やること:
1. フルトンについての文章によると、フルトンは何歳でボクシングを始めましたか。
2. フルトンについての文章を、最後の文のあとから続けて書いてください。

高いディフェンス力とテクニックを持った選手で、井上尚弥選手の次戦の相手であり、最大の敵と言われています。
今回はそんなフルトンがどのような選手なのか、その強さを解説しつつ井上選手との試合の予想をしていきます。

目次

井上尚弥次戦の相手、フルトンの解説と試合予想

生い立ち

1994年、フルトンはアメリカのペンシルベニア州フィラデルフィアに生を受けます。
フィラデルフィア南部の”忘れられた端っこ”と呼ばれる貧しい地域。夜には銃声が当たり前のように鳴り響く街で彼が産声を上げた時、父親はすでに刑務所におり残された母親の手ひとつで3人の姉妹とともに育てられたといいます。

フルトンは当時のことをこう語ります。

「自分が育った環境は暴力や犯罪がはびこっていた。だが、ボクシングに夢中になってそうした環境から離れることができたんだ。なにか事件があった時、もし自分がジムで練習していなかったら、もし試合で留守にしていなかったら、いつだってそんな事件の当事者になっていた可能性はあった。」

https://jfighters.com/fulton_unify/より

華麗なボクシングスタイルからは想像できない過酷な環境で育ったフルトン。
かつて、多くの選手が貧困や劣悪な環境からスターになったように、フルトンもまた自らの拳で人生を切り開いていった選手なのです。

プロボクシングでの経歴

12歳でボクシングを始めたフルトンは数年間アマチュアでの試合後、2014年にプロデビュー。
そして2021年1月、18戦全勝8KOの戦績と7人の無敗選手に初黒星与えた実績を引っ提げ、WBO世界スーパーバンタム級王者アンジェロ・レオに挑戦します。
アンジェロ・レオはメイウェザーの教え子で、彼もまた無敗でした。

試合が始まると、レオのインファイトの圧力に手を焼く展開になります。
しかし、次第にコンパクトなパンチを当てていくと、ディフェンシブなスタイルからインファイトで打ち合いにいきます。
本来打たせずに打つアウトボクシングのフルトンですが、インファイトでも正確なパンチを駆使し、引き出しの多さを見せます。

終わってみれば3-0の大差判定勝利でWBOの世界王座を獲得するとともに、無敗の王者に初黒星をつけたのでした。

そしてその8ヶ月後、次の相手はWBC世界スーパーバンタム級王者ブランドン・フィゲロア。

項目:
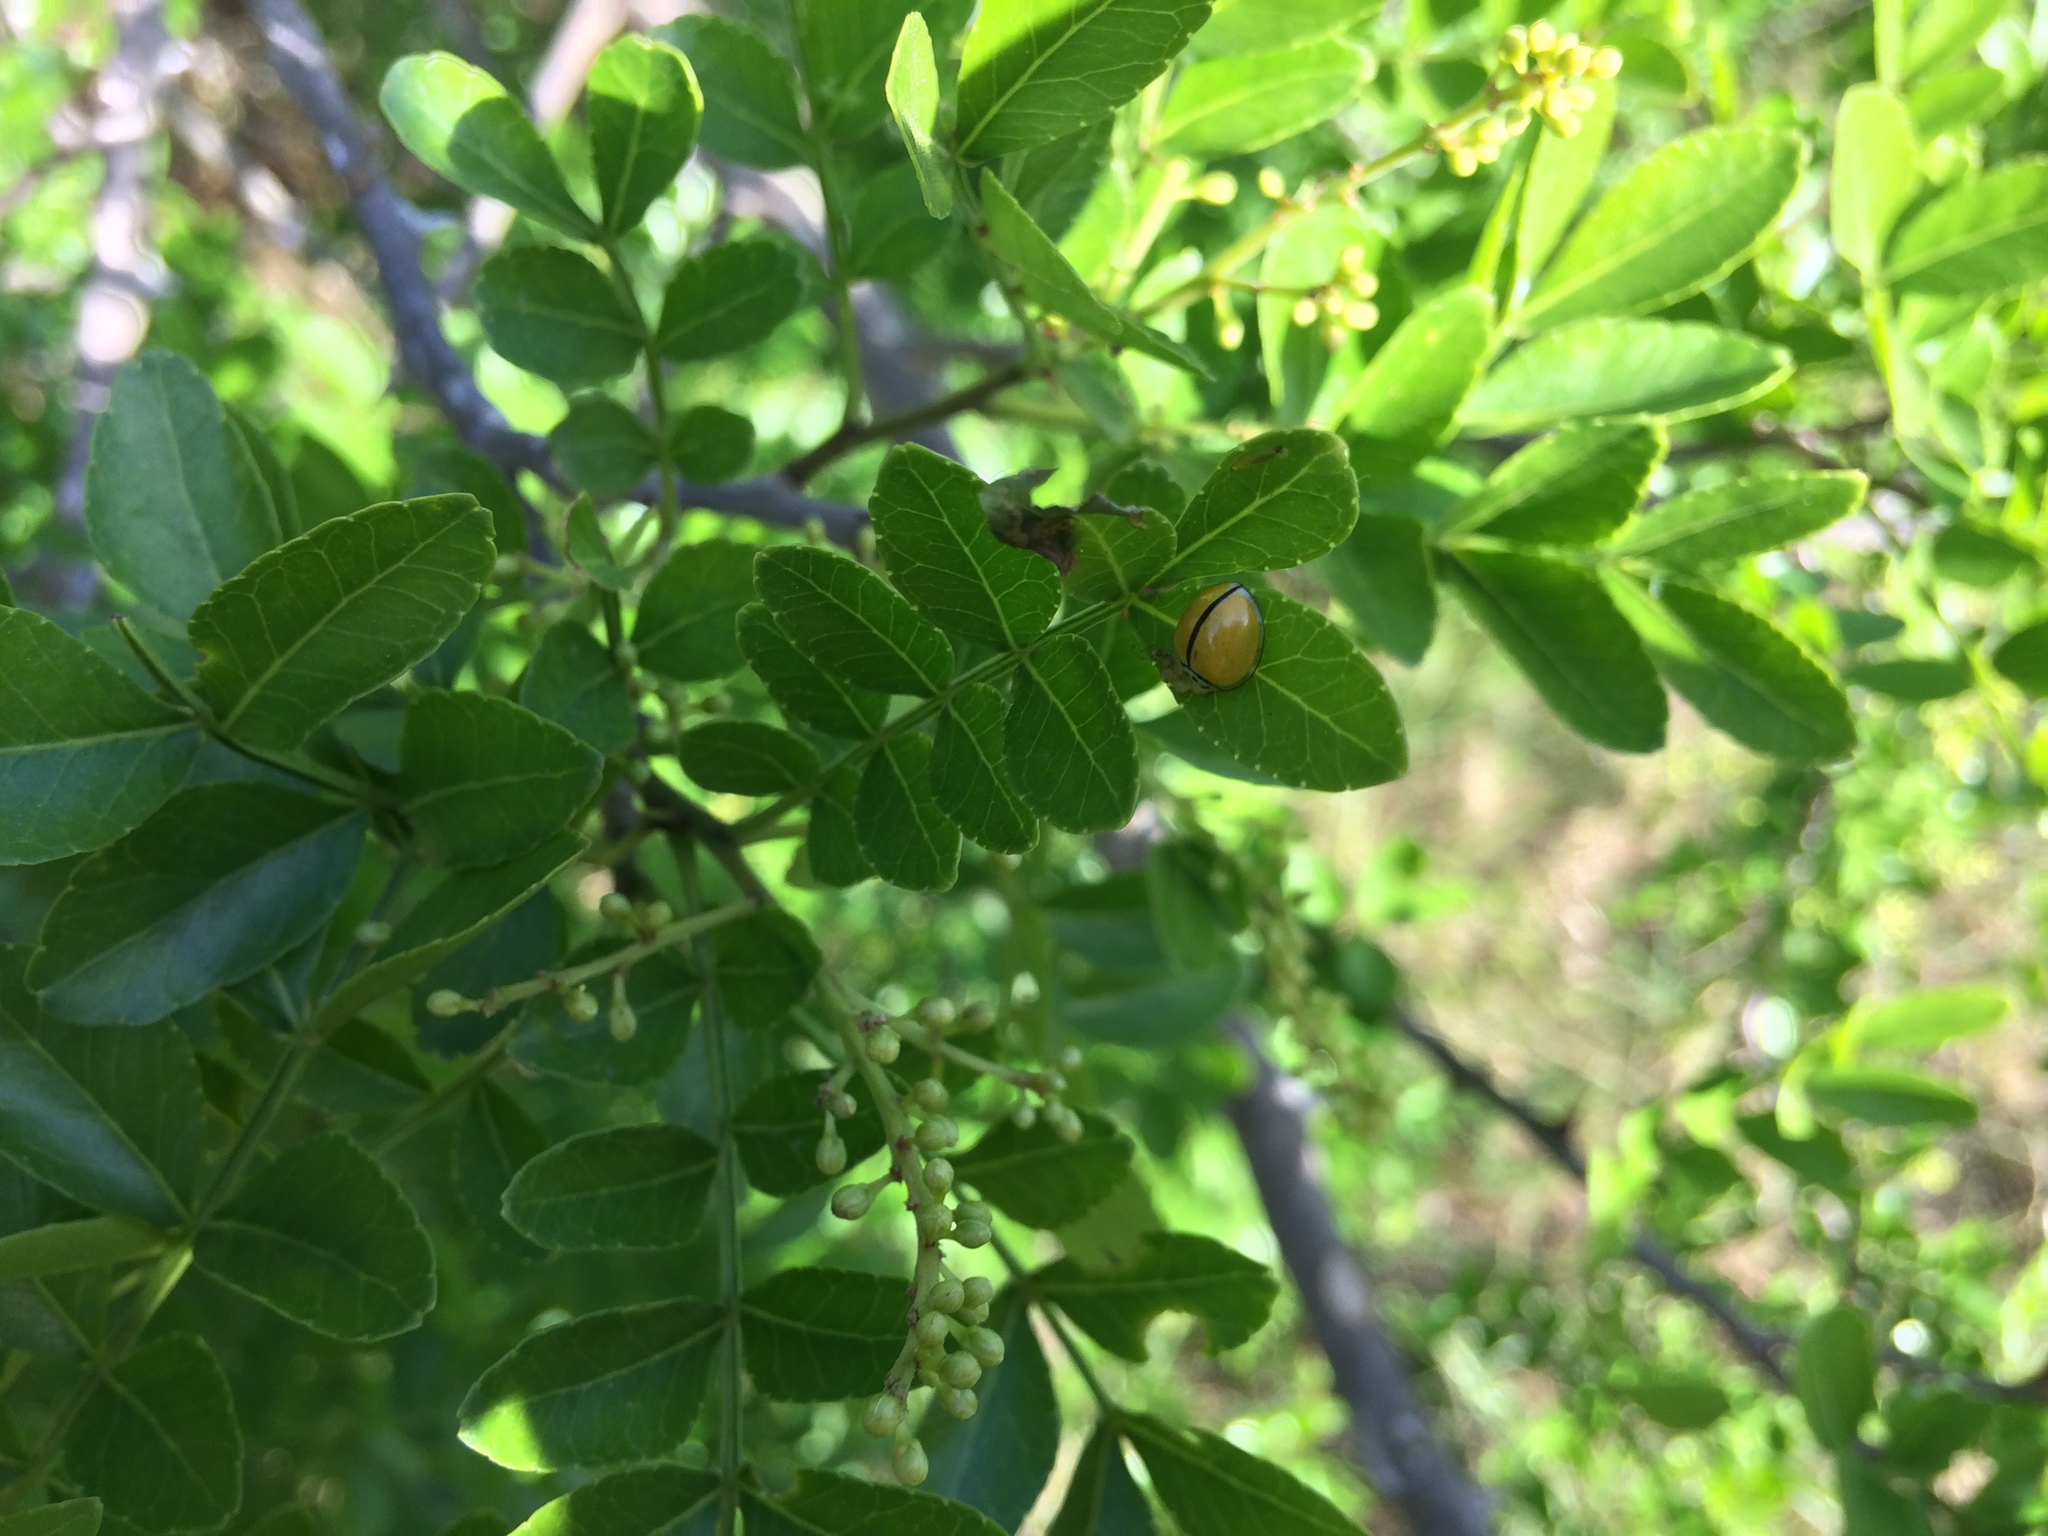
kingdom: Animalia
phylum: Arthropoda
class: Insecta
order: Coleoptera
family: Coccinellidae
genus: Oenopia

---

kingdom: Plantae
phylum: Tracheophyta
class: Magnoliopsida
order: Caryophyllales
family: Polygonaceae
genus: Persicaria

課題ごとの結果:
1. 12歳です。

2.
WBO・WBCの2団体統一戦、またも無敗同士の対決です。
フィゲロアは、日本の山中選手に勝ったことのある当時無敗のネリをレバーブローで沈めた実力者です。

試合が始まると序盤はアウトボクシングをするフルトンですが、被弾を気にしないフィゲロアの圧力に、頭を付けてインファイトに応じます。
試合は白熱した打ち合いに。手数のフィゲロアか、正確性のフルトンか。
判定は2-0でフルトンの辛勝。WBO・WBCの2団体統一王者となり、2本のベルトを無敗の王者から奪ってみせたのでした。

勝利者インタビューではフィゲロアが割り込み「みんな誰が勝ったかわかっている」と判定に不服を唱えるほど、フルトンが苦戦した試合となりました。

2022年6月には元WBA・IBF世界スーパーバンタム級王者ダニエル・ローマンと防衛戦を行います。
現WBA・IBF王者ムロジョン・アフマダリエフに王座を奪われるまでチャンピオンだった選手です。

試合はフルトンが距離を取りながら鋭いジャブやワンツーを打ち込み、相手が入ってきたらクリンチなど持ち前のディフェンス力を活かしたアウトボクシングをします。
下がりながらのカウンターなど的確に当てていったフルトンが3-0の大差判定勝利。
見事2団体防衛に成功しました。

21戦21勝8KO無敗。
KO率は高くありませんが、21勝のうち9人の無敗のボクサーを破ってきた選手です。

そして、次に防衛する相手がバンタムから上がってきた無敗の井上尚弥選手となります。

ファイトスタイル

フルトンのファイトスタイルは基本的には打たせずに打つアウトボクシングです。

顔を前に出したフィリーシェル(L字ガード)の構えで、機敏なバックステップ、鋭いジャブを多用し相手の射程圏内にとどまることを嫌います。
同じディフェンシブな選手でも、ポール・バトラーのようにブロッキング主体ではありません。

射程圏内の相手のパンチに対しては、ダッキングやスウェーなどの黒人特有の柔らかいボディワーク。
境遇もそうですが、ファイトスタイルもメイウェザーに似ている選手です。
近距離の場合、相手の腕をつかんでのクリンチワーク。

そして、驚くべきところは状況に応じてインファイトも辞さないところです。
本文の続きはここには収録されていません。